WHAT YOU WILL DO: Your answer should consist of each line from the data below that contains "many".

SUPPLIED DATA:
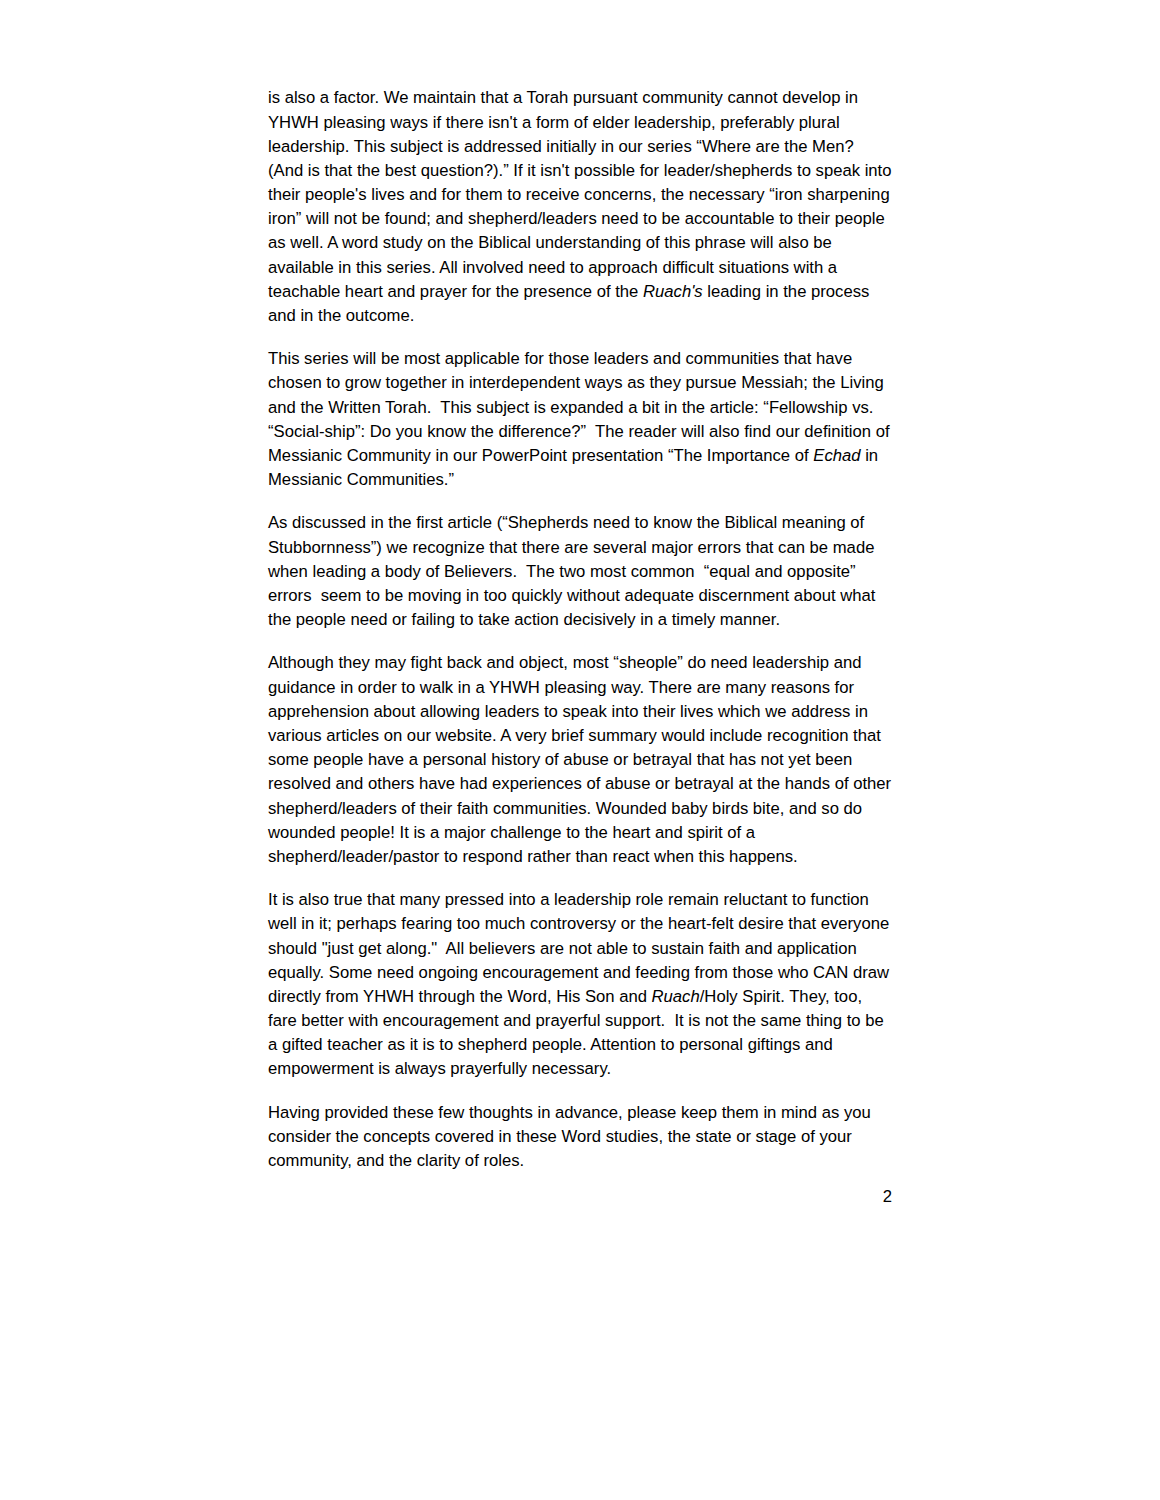is also a factor. We maintain that a Torah pursuant community cannot develop in YHWH pleasing ways if there isn't a form of elder leadership, preferably plural leadership. This subject is addressed initially in our series “Where are the Men? (And is that the best question?).” If it isn't possible for leader/shepherds to speak into their people's lives and for them to receive concerns, the necessary “iron sharpening iron” will not be found; and shepherd/leaders need to be accountable to their people as well. A word study on the Biblical understanding of this phrase will also be available in this series. All involved need to approach difficult situations with a teachable heart and prayer for the presence of the Ruach's leading in the process and in the outcome.
This series will be most applicable for those leaders and communities that have chosen to grow together in interdependent ways as they pursue Messiah; the Living and the Written Torah. This subject is expanded a bit in the article: “Fellowship vs. “Social-ship”: Do you know the difference?” The reader will also find our definition of Messianic Community in our PowerPoint presentation “The Importance of Echad in Messianic Communities.”
As discussed in the first article (“Shepherds need to know the Biblical meaning of Stubbornness”) we recognize that there are several major errors that can be made when leading a body of Believers. The two most common “equal and opposite” errors seem to be moving in too quickly without adequate discernment about what the people need or failing to take action decisively in a timely manner.
Although they may fight back and object, most “sheople” do need leadership and guidance in order to walk in a YHWH pleasing way. There are many reasons for apprehension about allowing leaders to speak into their lives which we address in various articles on our website. A very brief summary would include recognition that some people have a personal history of abuse or betrayal that has not yet been resolved and others have had experiences of abuse or betrayal at the hands of other shepherd/leaders of their faith communities. Wounded baby birds bite, and so do wounded people! It is a major challenge to the heart and spirit of a shepherd/leader/pastor to respond rather than react when this happens.
It is also true that many pressed into a leadership role remain reluctant to function well in it; perhaps fearing too much controversy or the heart-felt desire that everyone should "just get along." All believers are not able to sustain faith and application equally. Some need ongoing encouragement and feeding from those who CAN draw directly from YHWH through the Word, His Son and Ruach/Holy Spirit. They, too, fare better with encouragement and prayerful support. It is not the same thing to be a gifted teacher as it is to shepherd people. Attention to personal giftings and empowerment is always prayerfully necessary.
Having provided these few thoughts in advance, please keep them in mind as you consider the concepts covered in these Word studies, the state or stage of your community, and the clarity of roles.
2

ANSWER FOR THE TASK:
Although they may fight back and object, most “sheople” do need leadership and guidance in order to walk in a YHWH pleasing way. There are many reasons for apprehension about allowing leaders to speak into their lives which we address in various articles on our website. A very brief summary would include recognition that some people have a personal history of abuse or betrayal that has not yet been resolved and others have had experiences of abuse or betrayal at the hands of other shepherd/leaders of their faith communities. Wounded baby birds bite, and so do wounded people! It is a major challenge to the heart and spirit of a shepherd/leader/pastor to respond rather than react when this happens.
It is also true that many pressed into a leadership role remain reluctant to function well in it; perhaps fearing too much controversy or the heart-felt desire that everyone should "just get along." All believers are not able to sustain faith and application equally. Some need ongoing encouragement and feeding from those who CAN draw directly from YHWH through the Word, His Son and Ruach/Holy Spirit. They, too, fare better with encouragement and prayerful support. It is not the same thing to be a gifted teacher as it is to shepherd people. Attention to personal giftings and empowerment is always prayerfully necessary.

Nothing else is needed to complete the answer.